Uma mente confusa, um raciocínio caótico, por Fernando Castilho
Jair Bolsonaro vem dando entrevistas, e em cada uma delas, novos fatos sobre a tentativa de golpe são revelados, para desespero de seus advogados, que têm a difícil missão de seguir atrás para catar os pedaços de biscoito que o garoto mimado vai derrubando pelo carpete enquanto come e caminha.

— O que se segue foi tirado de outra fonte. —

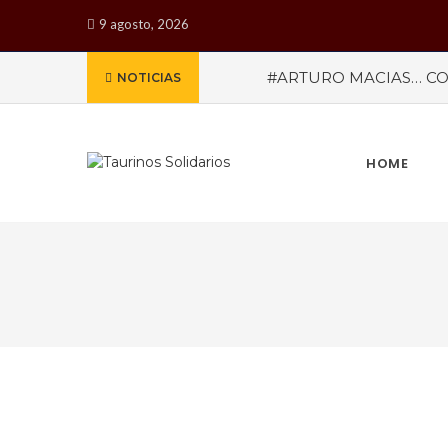
9 agosto, 2026
#ARTURO MACIAS… CO
NOTICIAS
MEXICANA PARA CALI
reveladas por la empresa 
meses de marzo a octub
MISTERIOS
#LA COLO
HOME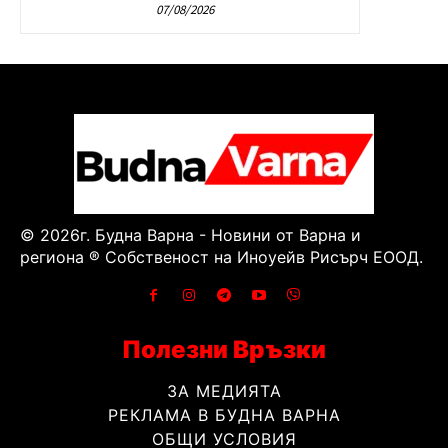
07/08/2026
© 2026г. Будна Варна - Новини от Варна и
региона ® Собственост на Иноуейв Рисърч ЕООД.
Полезни Връзки
ЗА МЕДИЯТА
РЕКЛАМА В БУДНА ВАРНА
ОБЩИ УСЛОВИЯ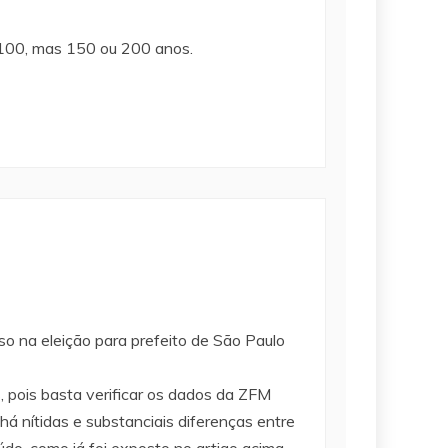
ó 100, mas 150 ou 200 anos.
aso na eleição para prefeito de São Paulo
, pois basta verificar os dados da ZFM
há nítidas e substanciais diferenças entre
do, como já foi exposto no artigo acima.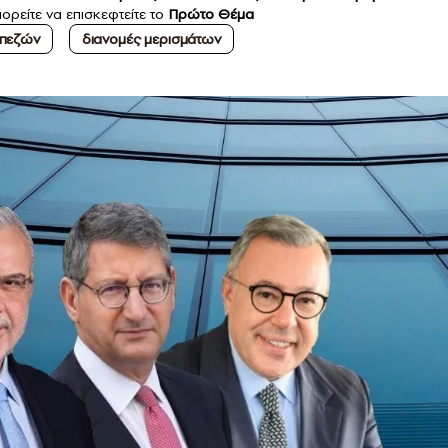
ορείτε να επισκεφτείτε το
Πρώτο Θέμα
απεζών
διανομές μερισμάτων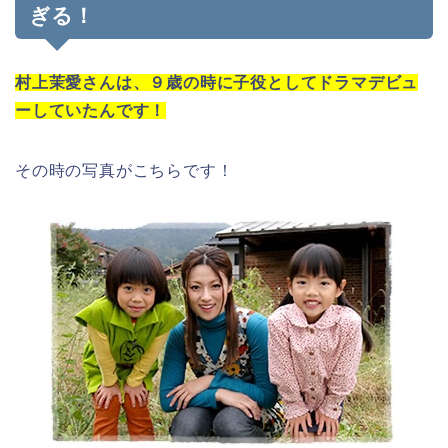
ぎる！
村上茉愛さんは、９歳の時に子役としてドラマデビュ
ーしていたんです！
その時の写真がこちらです！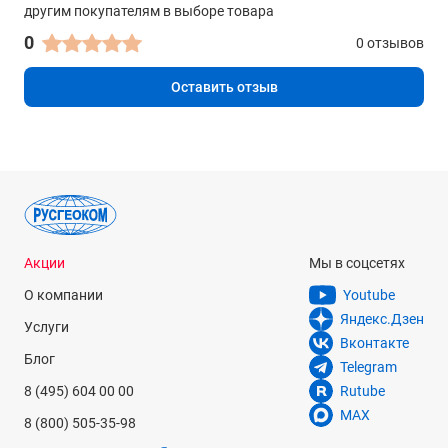
другим покупателям в выборе товара
0
0 отзывов
Оставить отзыв
Акции
Мы в соцсетях
О компании
Youtube
Яндекс.Дзен
Услуги
Вконтакте
Блог
Telegram
8 (495) 604 00 00
Rutube
MAX
8 (800) 505-35-98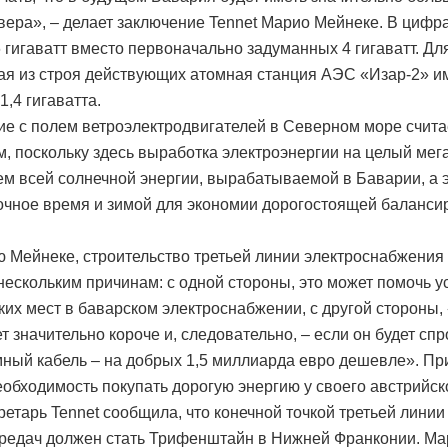
евера», – делает заключение Tennet Марио Мейнеке. В цифра
6 гигаватт вместо первоначально задуманных 4 гигаватт. Дл
я из строя действующих атомная станция АЭС «Изар-2» и
,4 гигаватта.
е с полем ветроэлектродвигателей в Северном море счита
 поскольку здесь выработка электроэнергии на целый мег
ем всей солнечной энергии, вырабатываемой в Баварии, а 
очное время и зимой для экономии дорогостоящей баланс
 Мейнеке, строительство третьей линии электроснабжения
нескольким причинам: с одной стороны, это может помочь у
ких мест в баварском электроснабжении, с другой стороны
ет значительно короче и, следовательно, – если он будет сп
мный кабель – на добрых 1,5 миллиарда евро дешевле». Пр
еобходимость покупать дорогую энергию у своего австрийск
ретарь Tennet сообщила, что конечной точкой третьей линии
редач должен стать Трифенштайн в Нижней Франконии. Ма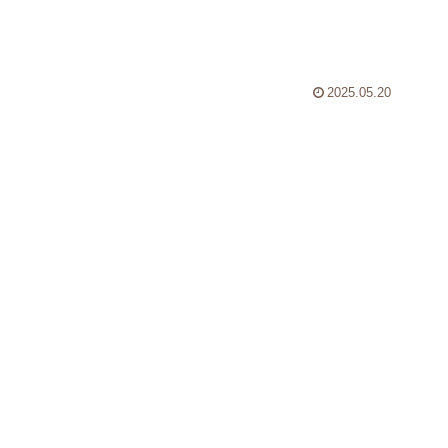
2025.05.20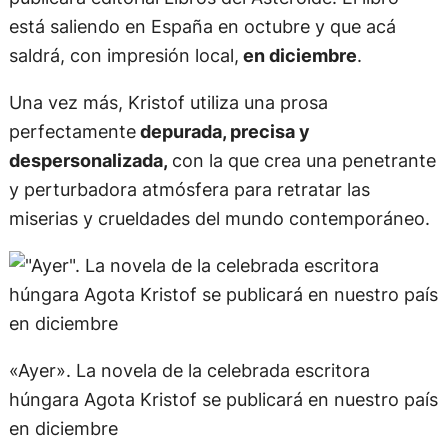
está saliendo en España en octubre y que acá
saldrá, con impresión local,
en diciembre
.
Una vez más, Kristof utiliza una prosa
perfectamente
depurada, precisa y
despersonalizada,
con la que crea una penetrante
y perturbadora atmósfera para retratar las
miserias y crueldades del mundo contemporáneo.
«Ayer». La novela de la celebrada escritora
húngara Agota Kristof se publicará en nuestro país
en diciembre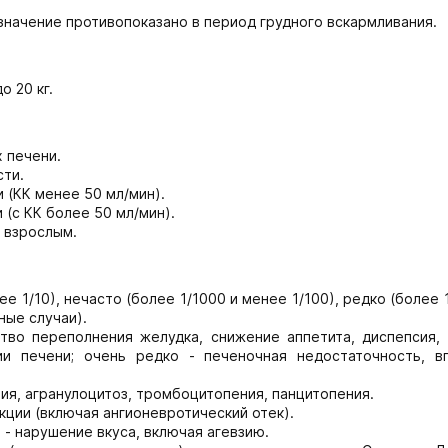
значение противопоказано в период грудного вскармливания.
о 20 кг.
 печени.
ти.
 (КК менее 50 мл/мин).
(с КК более 50 мл/мин).
 взрослым.
ее 1/10), нечасто (более 1/1000 и менее 1/100), редко (более 
ные случаи).
тво переполнения желудка, снижение аппетита, диспепсия, 
ии печени; очень редко - печеночная недостаточность, в
ия, агранулоцитоз, тромбоцитопения, панцитопения.
кции (включая ангионевротический отек).
 - нарушение вкуса, включая агевзию.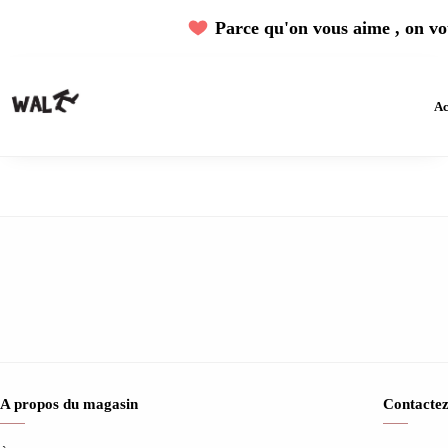
Parce qu'on vous aime , on vou
Ac
A propos du magasin
Contactez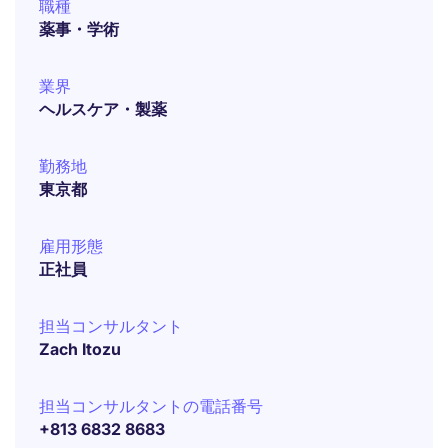
職種
薬事・学術
業界
ヘルスケア・製薬
勤務地
東京都
雇用形態
正社員
担当コンサルタント
Zach Itozu
担当コンサルタントの電話番号
+813 6832 8683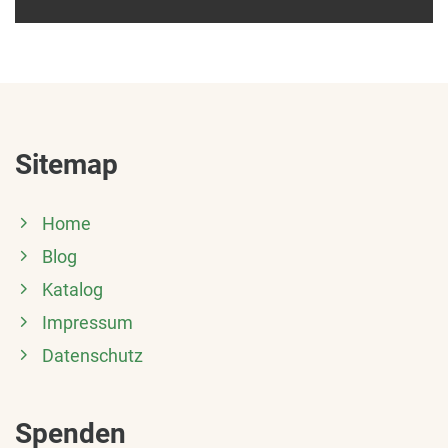
Sitemap
Home
Blog
Katalog
Impressum
Datenschutz
Spenden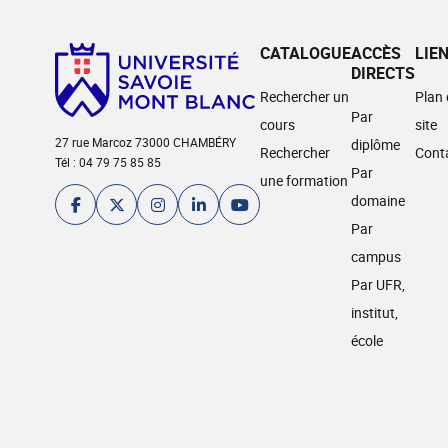
CATALOGUE
ACCÈS
LIE
DIRECTS
Rechercher un
Plan
Par
cours
site
27 rue Marcoz 73000 CHAMBÉRY
diplôme
Rechercher
Cont
Tél : 04 79 75 85 85
Par
une formation
domaine
Par
campus
Par UFR,
institut,
école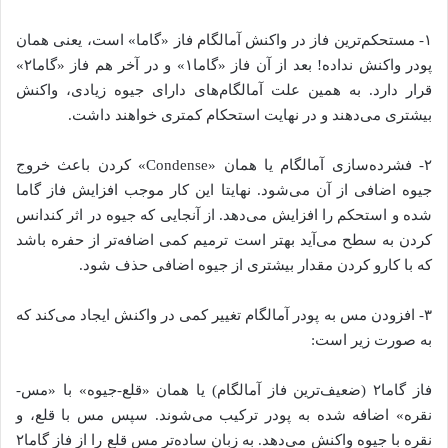
۱- مستحکم‌ترین فاز در واکنش آمالگام فاز «گاما» است، یعنی همان
پودر واکنش نداده! بعد از آن فاز «گاما۱» و در آخر هم فاز «گاما۲»
قرار دارد. به همین علت آمالگام‌های دارای جیوه زیادی، واکنش
بیشتری می‌دهند و در نهایت استحکام کمتری خواهند داشت.
۲- فشرده‌سازی آمالگام یا همان «Condense» کردن باعث خروج
جیوه اضافی از آن می‌شود. نهایتا این کار موجب افزایش فاز گاما
شده و استحکم را افزایش می‌دهد. از آنجایی که جیوه در اثر کندانس
کردن به سطح می‌آید بهتر است ترمیم کمی اضافه‌تر از حفره باشد
که با کارو کردن مقدار بیشتری از جیوه اضافی حذف شود.
۳- افزودن مس به پودر آمالگام تغییر کمی در واکنش ایجاد می‌کند که
به صورت زیر است:
فاز گاما۲ (ضعیف‌ترین فاز آمالگام) یا همان «قلع-جیوه» با «مس-
نقره» اضافه شده به پودر ترکیب می‌شوند. سپس مس با قلع، و
نقره با جیوه واکنش می‌دهد. به زبان ساده‌تر مس قلع را از فاز گاما۲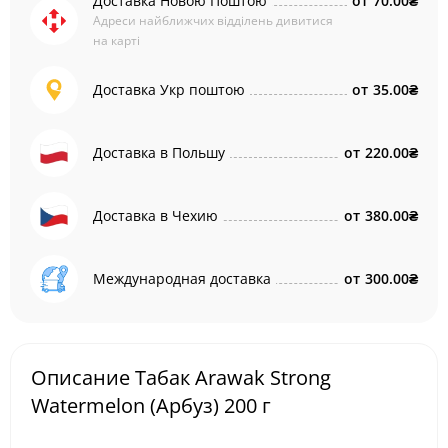
Доставка Новою Поштою
от
70.00₴
Адреси найближчих відділень дивитися
на карті
Доставка Укр поштою
от
35.00₴
Доставка в Польшу
от
220.00₴
Доставка в Чехию
от
380.00₴
Международная доставка
от
300.00₴
Описание Табак Arawak Strong
Watermelon (Арбуз) 200 г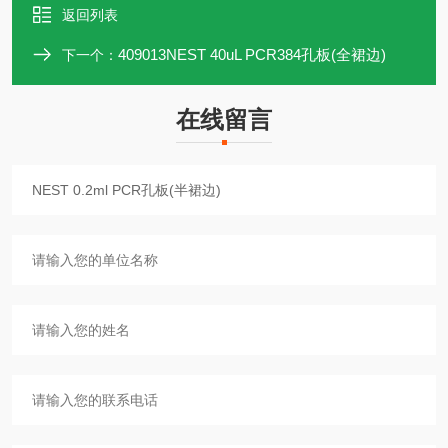
返回列表
409013NEST 40uL PCR384孔板(全裙边)
下一个：
在线留言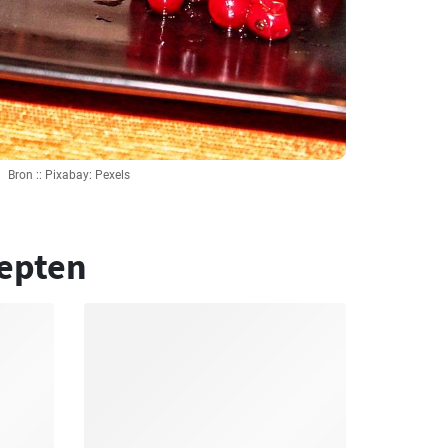
Bron :: Pixabay: Pexels
epten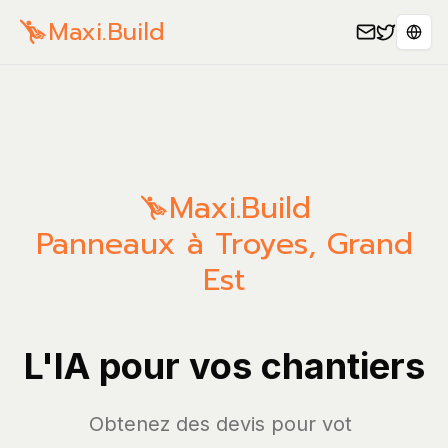
Maxi.Build
Sele
Maxi.Build
Panneaux à Troyes, Grand
Est
L'IA pour vos chantiers
Obtenez des de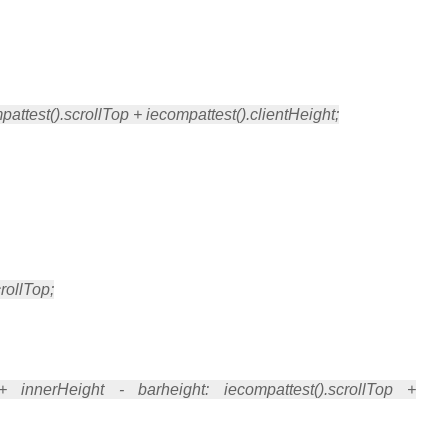
ttest().scrollTop + iecompattest().clientHeight;
rollTop;
ight - barheight: iecompattest().scrollTop +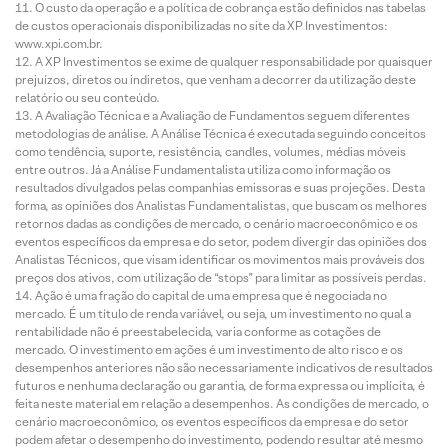
O custo da operação e a política de cobrança estão definidos nas tabelas
de custos operacionais disponibilizadas no site da XP Investimentos:
www.xpi.com.br.
A XP Investimentos se exime de qualquer responsabilidade por quaisquer
prejuízos, diretos ou indiretos, que venham a decorrer da utilização deste
relatório ou seu conteúdo.
A Avaliação Técnica e a Avaliação de Fundamentos seguem diferentes
metodologias de análise. A Análise Técnica é executada seguindo conceitos
como tendência, suporte, resistência, candles, volumes, médias móveis
entre outros. Já a Análise Fundamentalista utiliza como informação os
resultados divulgados pelas companhias emissoras e suas projeções. Desta
forma, as opiniões dos Analistas Fundamentalistas, que buscam os melhores
retornos dadas as condições de mercado, o cenário macroeconômico e os
eventos específicos da empresa e do setor, podem divergir das opiniões dos
Analistas Técnicos, que visam identificar os movimentos mais prováveis dos
preços dos ativos, com utilização de “stops” para limitar as possíveis perdas.
Ação é uma fração do capital de uma empresa que é negociada no
mercado. É um título de renda variável, ou seja, um investimento no qual a
rentabilidade não é preestabelecida, varia conforme as cotações de
mercado. O investimento em ações é um investimento de alto risco e os
desempenhos anteriores não são necessariamente indicativos de resultados
futuros e nenhuma declaração ou garantia, de forma expressa ou implícita, é
feita neste material em relação a desempenhos. As condições de mercado, o
cenário macroeconômico, os eventos específicos da empresa e do setor
podem afetar o desempenho do investimento, podendo resultar até mesmo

A última dessas entrevistas foi para a Rádio Gaúcha de Porto Alegre. Diferentemente de entrevistas anteriores, as jornalistas Andressa Xavier, Rosane de Oliveira e Giane Guerra não se contentaram em apenas perguntar e ouvir as respostas do ex-presidente. Foram bem além, expondo as contradições e colocando-o contra a parede em várias ocasiões. O capitão acusou o golpe (sem trocadilho) várias vezes, preferindo, em vez de responder, recorrer a Adélio Bispo, no caso da facada, e ao velho bordão “e o Lula?”
A pergunta mais contundente, da qual Bolsonaro insistia em fugir como ele próprio foge da cruz, foi sobre a reunião com os comandantes do Exército e da Aeronáutica, quando estes se negaram a concordar com a decretação do Estado de Sítio e da GLO (Garantia da Lei e da Ordem). O capitão tergiversou o quanto pôde, mas acabou admitindo que a reunião existiu, mas dentro das quatro linhas da Constituição. Afirmou que ela foi necessária porque o PL de Valdemar Costa Neto havia entrado com recurso no TSE para anular uma certa quantidade de urnas, o que foi negado por Alexandre de Moraes. O ministro acabou multando o PL em 22 milhões de reais (22 era o número de Bolsonaro na eleição), o que comprovaria a perseguição ao ex-presidente. O capitão omitiu o fato de que Valdemar só queria anular as urnas do segundo turno porque, caso as do primeiro turno fossem também anuladas, muitos deputados de seu partido poderiam perder seus votos e não se eleger. Moraes aplicou a multa por litigância de má-fé. Bolsonaro disse que teria que recorrer aos dois decretos, uma vez que, caso o PL apresentasse novo recurso ao TSE, poderia ser multado em 200 milhões de reais. Ora, vejam quanto malabarismo e canalhice.
A entrevistadora insistiu em saber qual seria o motivo para a decretação de Estado de Sítio e GLO, já que esses dispositivos, embora constitucionais, não se aplicam em casos em que um presidente perde a reeleição. Bolsonaro voltou a Adélio, afirmando, sem nenhum fundamento, que ele tinha 4 celulares e 4 advogados e que, por isso, tinha gente poderosa por trás. Voltou também a Lula, dizendo que o presidente visitou, durante a campanha, o Complexo do Alemão, junto com traficantes (o que é mentira), mas não perdeu a elegibilidade por conta disso, enquanto ele, só por ter feito uma reunião com embaixadores, em que afirmou que nosso sistema eleitoral é fraudável, se tornou inelegível por oito anos. Ele realmente acha que as duas coisas são iguais?
Teve um momento engraçado: à certa altura, Bolsonaro disse à repórter que as medidas ilegais de censura e perseguição de Alexandre de Moraes iriam acabar por atingi-la algum dia também, ao que ela respondeu que não estava preocupada por não ser golpista. Como ele pode falar tanta asneira?
Se Bolsonaro, a cada entrevista, entrega parte do ouro, desta vez deixou seus advogados de cabelo em pé ao confirmar que a reunião com os comandantes do Exército e da Aeronáutica para elaborar os dois decretos, ocorreu, de fato.
Com certeza, o capitão neste momento está sendo monitorado fisicamente para evitar sua fuga, mas também tem suas entrevistas acompanhadas com muito cuidado para captar os deslizes que ele comete em suas falas, sempre que se empolga.
Tentei me colocar no lugar do ouvinte da Rádio Gaúcha que, embora tenha um perfil predominantemente conservador, deve, ao menos, ter percebido que Bolsonaro não consegue desenvolver um raciocínio lógico nem responder de maneira convincente às perguntas feitas pelas jornalistas. Aliás, vale lembrar que, à certa altura da entrevista, o capitão reclamou de uma das repórteres, justamente porque ela estaria impedindo que ele desenvolvesse seu raciocínio. Que raciocínio?
Fernando Castilho é arquiteto, professor e escritor. Autor de Depois que Descemos das Árvores, Um Humano Num Pálido Ponto Azul e Dilma, a Sangria Estancada.